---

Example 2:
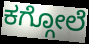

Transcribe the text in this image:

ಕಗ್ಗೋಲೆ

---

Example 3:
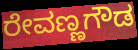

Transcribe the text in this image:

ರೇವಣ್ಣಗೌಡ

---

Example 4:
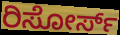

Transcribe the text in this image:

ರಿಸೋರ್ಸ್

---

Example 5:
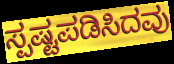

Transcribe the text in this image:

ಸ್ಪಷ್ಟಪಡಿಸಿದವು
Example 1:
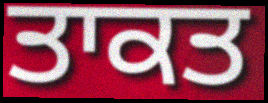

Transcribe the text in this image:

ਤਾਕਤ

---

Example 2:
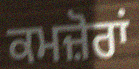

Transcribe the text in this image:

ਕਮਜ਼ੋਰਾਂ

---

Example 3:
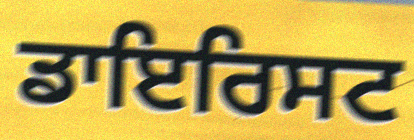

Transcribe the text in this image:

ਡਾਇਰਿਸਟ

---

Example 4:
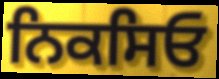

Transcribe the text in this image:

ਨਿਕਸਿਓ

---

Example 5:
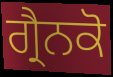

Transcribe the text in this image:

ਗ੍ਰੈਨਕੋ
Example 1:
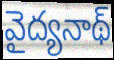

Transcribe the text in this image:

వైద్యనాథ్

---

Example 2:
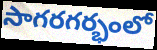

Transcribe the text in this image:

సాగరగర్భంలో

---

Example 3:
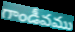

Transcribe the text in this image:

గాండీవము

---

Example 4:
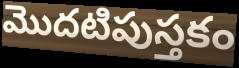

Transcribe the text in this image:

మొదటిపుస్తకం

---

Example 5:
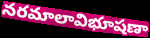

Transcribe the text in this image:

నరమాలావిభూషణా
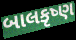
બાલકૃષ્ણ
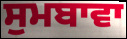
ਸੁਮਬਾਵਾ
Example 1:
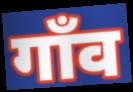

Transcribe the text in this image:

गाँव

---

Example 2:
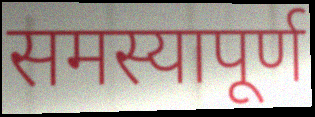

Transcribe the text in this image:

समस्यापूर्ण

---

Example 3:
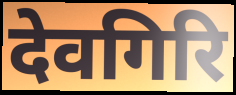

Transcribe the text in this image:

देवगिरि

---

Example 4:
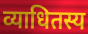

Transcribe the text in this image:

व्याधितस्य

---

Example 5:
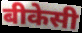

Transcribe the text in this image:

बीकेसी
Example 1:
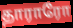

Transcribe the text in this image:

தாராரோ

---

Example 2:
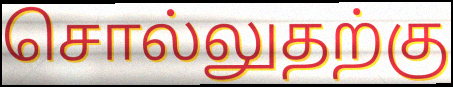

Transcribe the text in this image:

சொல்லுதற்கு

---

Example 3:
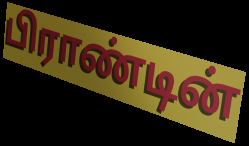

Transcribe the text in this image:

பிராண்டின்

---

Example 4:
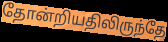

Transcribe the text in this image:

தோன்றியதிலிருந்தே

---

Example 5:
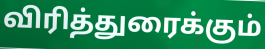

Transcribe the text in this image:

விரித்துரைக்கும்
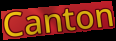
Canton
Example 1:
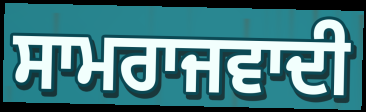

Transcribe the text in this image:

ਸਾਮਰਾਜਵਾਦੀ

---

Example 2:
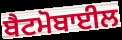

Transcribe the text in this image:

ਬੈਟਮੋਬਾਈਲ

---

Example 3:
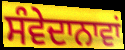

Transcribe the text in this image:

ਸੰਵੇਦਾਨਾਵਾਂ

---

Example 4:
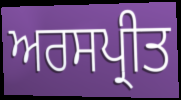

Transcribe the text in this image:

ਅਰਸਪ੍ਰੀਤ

- TASK DETAILS
Write out the data in full and exactly as given, though without the images.

- EXERCISE SOLUTION
---

Example 2:

Transcribe the text in this image:

ಕಗ್ಗೋಲೆ

---

Example 3:

Transcribe the text in this image:

ರೇವಣ್ಣಗೌಡ

---

Example 4:

Transcribe the text in this image:

ರಿಸೋರ್ಸ್

---

Example 5:

Transcribe the text in this image:

ಸ್ಪಷ್ಟಪಡಿಸಿದವು
Example 1:

Transcribe the text in this image:

ਤਾਕਤ

---

Example 2:

Transcribe the text in this image:

ਕਮਜ਼ੋਰਾਂ

---

Example 3:

Transcribe the text in this image:

ਡਾਇਰਿਸਟ

---

Example 4:

Transcribe the text in this image:

ਨਿਕਸਿਓ

---

Example 5:

Transcribe the text in this image:

ਗ੍ਰੈਨਕੋ
Example 1:

Transcribe the text in this image:

వైద్యనాథ్

---

Example 2:

Transcribe the text in this image:

సాగరగర్భంలో

---

Example 3:

Transcribe the text in this image:

గాండీవము

---

Example 4:

Transcribe the text in this image:

మొదటిపుస్తకం

---

Example 5:

Transcribe the text in this image:

నరమాలావిభూషణా
બાલકૃષ્ણ
ਸੁਮਬਾਵਾ
Example 1:

Transcribe the text in this image:

गाँव

---

Example 2:

Transcribe the text in this image:

समस्यापूर्ण

---

Example 3:

Transcribe the text in this image:

देवगिरि

---

Example 4:

Transcribe the text in this image:

व्याधितस्य

---

Example 5:

Transcribe the text in this image:

बीकेसी
Example 1:

Transcribe the text in this image:

தாராரோ

---

Example 2:

Transcribe the text in this image:

சொல்லுதற்கு

---

Example 3:

Transcribe the text in this image:

பிராண்டின்

---

Example 4:

Transcribe the text in this image:

தோன்றியதிலிருந்தே

---

Example 5:

Transcribe the text in this image:

விரித்துரைக்கும்
Canton
Example 1:

Transcribe the text in this image:

ਸਾਮਰਾਜਵਾਦੀ

---

Example 2:

Transcribe the text in this image:

ਬੈਟਮੋਬਾਈਲ

---

Example 3:

Transcribe the text in this image:

ਸੰਵੇਦਾਨਾਵਾਂ

---

Example 4:

Transcribe the text in this image:

ਅਰਸਪ੍ਰੀਤ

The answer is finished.